──────── TRECHO SELECIONADO

Índia, Índia...
difícil falar sobre ela... a escrita não é fluida como costuma ser, mas sim
fragmentada por vários sentimentos que ela nos causa. A Índia mexe com nossas
emoções sem dó nem piedade. Ela causa desconforto em ver a pobreza e a sujeira
escancaradas a céu aberto, desconfiança das pessoas que te encaram fixamente e a
qualquer momento podem te aplicar um golpe, apreensão do trânsito caótico onde
você acha que vai morrer a cada 5 minutos com o carro andando na contra mão e
buzinando o tempo todo para os outros, que estão na mão certa, saírem da
frente. Leva-se um tempo para processar tanta informação...
Dessa vez
decidimos contratar um pacote com hotéis definidos e motorista particular todos
os dias. Não gosto dessa opção, me faz sentir numa bolha, vendo as coisas lá de
cima, não podendo sentir e viver o lugar. Mas foi a alternativa que nos daria
respaldo e segurança para poder relaxar, à medida do possível, e ver se
encontramos beleza por trás do caos eminente.
![]() |
Delhi, nosso hotel estrelado é o Krishna, logo atrás |
Chegamos
por Delhi e no primeiro dia queríamos apenas “sentir” a cidade, fazer aquele
reconhecimento de terreno tradicional que o Lucio sempre fala. A ideia era
pegar o metro e dar uma voltinha, mas o dono da agência recomendou que fôssemos
de motorista já que éramos novos no país. Fomos para Old Delhi onde pegamos um
riquixá e andamos pelo Red Fort e Jama Masjid, a
maior mesquita da Índia. O desconforto da chuva que começou assim que subimos
no riquixa, mais o choque do nosso primeiro contato com a realidade fez com que
o passeio fosse bem rápido, só para dar uma espiada.

────────────────
──────── ITENS FORNECIDOS

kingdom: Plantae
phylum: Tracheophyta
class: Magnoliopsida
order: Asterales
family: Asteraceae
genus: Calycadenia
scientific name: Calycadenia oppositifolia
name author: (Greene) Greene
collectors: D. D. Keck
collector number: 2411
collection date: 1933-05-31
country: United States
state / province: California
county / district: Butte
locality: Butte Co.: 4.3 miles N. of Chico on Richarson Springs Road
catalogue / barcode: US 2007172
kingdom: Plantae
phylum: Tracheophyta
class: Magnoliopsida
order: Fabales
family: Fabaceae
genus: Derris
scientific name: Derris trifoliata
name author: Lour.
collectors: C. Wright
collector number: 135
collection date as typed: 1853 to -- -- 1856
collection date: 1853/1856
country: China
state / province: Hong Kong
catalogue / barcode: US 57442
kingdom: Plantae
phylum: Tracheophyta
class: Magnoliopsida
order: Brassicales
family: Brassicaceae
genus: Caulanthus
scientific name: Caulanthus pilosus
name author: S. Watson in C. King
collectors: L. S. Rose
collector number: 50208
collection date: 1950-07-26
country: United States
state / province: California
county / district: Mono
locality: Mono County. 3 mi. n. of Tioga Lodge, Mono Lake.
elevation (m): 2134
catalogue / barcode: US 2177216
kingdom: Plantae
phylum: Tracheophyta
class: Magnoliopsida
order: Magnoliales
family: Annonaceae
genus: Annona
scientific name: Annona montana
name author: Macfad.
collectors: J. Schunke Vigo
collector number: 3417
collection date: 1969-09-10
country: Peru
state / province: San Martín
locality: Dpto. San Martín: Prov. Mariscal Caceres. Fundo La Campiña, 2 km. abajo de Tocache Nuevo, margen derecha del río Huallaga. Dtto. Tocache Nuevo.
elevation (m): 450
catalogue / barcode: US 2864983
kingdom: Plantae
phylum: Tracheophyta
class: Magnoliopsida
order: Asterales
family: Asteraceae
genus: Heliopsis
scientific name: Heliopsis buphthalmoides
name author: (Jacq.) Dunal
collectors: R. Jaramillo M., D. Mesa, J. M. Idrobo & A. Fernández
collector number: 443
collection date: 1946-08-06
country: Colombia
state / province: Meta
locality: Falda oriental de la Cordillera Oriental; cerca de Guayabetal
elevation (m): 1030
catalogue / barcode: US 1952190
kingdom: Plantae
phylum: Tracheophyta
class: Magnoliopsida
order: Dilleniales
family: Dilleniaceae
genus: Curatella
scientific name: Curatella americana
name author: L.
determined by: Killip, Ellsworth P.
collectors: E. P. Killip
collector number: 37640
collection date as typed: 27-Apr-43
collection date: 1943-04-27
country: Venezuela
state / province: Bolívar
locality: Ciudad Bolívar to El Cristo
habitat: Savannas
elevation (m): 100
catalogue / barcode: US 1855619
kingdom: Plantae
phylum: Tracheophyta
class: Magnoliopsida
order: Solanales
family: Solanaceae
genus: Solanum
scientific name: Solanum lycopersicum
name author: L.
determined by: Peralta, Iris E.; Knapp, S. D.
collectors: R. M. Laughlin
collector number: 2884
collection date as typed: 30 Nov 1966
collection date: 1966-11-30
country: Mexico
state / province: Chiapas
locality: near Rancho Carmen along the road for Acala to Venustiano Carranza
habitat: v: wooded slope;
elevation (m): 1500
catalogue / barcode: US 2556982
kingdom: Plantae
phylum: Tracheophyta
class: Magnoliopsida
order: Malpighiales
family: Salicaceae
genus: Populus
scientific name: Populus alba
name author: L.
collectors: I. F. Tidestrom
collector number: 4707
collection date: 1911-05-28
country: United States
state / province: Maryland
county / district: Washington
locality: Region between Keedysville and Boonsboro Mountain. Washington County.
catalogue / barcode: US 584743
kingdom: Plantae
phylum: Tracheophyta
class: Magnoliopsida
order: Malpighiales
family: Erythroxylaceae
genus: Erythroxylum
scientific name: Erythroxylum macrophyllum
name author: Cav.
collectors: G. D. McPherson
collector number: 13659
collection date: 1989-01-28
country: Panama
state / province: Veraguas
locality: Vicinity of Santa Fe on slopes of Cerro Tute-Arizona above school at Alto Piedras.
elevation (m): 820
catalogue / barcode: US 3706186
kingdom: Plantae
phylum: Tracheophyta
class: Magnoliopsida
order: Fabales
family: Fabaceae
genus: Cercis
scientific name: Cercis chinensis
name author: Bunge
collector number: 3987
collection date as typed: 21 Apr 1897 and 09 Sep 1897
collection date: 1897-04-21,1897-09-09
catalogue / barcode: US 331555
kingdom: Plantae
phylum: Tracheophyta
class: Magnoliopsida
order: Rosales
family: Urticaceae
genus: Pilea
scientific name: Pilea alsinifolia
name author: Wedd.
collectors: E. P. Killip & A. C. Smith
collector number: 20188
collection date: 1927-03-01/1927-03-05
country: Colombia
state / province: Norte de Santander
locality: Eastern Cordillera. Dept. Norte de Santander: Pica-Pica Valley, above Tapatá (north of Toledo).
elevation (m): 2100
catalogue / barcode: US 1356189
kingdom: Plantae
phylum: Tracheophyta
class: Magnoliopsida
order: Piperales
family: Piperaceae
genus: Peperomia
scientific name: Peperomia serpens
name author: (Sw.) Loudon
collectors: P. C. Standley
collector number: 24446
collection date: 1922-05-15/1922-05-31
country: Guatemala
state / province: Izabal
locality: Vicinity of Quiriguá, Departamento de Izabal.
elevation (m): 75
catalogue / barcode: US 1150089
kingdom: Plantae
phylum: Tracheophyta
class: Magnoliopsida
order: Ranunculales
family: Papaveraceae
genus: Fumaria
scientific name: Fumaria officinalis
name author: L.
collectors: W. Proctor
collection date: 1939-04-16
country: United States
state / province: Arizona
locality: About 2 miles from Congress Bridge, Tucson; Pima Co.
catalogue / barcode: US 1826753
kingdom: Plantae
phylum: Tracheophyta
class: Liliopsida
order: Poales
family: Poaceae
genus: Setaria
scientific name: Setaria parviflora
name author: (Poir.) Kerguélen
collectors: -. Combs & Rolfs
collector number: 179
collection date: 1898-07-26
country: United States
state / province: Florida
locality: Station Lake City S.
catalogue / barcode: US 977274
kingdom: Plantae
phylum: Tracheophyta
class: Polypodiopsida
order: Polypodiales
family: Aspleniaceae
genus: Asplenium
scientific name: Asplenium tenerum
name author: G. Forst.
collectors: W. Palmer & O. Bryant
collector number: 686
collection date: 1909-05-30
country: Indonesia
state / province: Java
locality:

────────────────

A TAREFA - Traduza para o inglês esta frase do trecho sobre a viagem à Índia: "A Índia mexe com nossas emoções sem dó nem piedade." Os itens fornecidos não têm nenhum papel nesta atividade.

RESPOSTA ABAIXO - India stirs up our emotions without mercy or pity.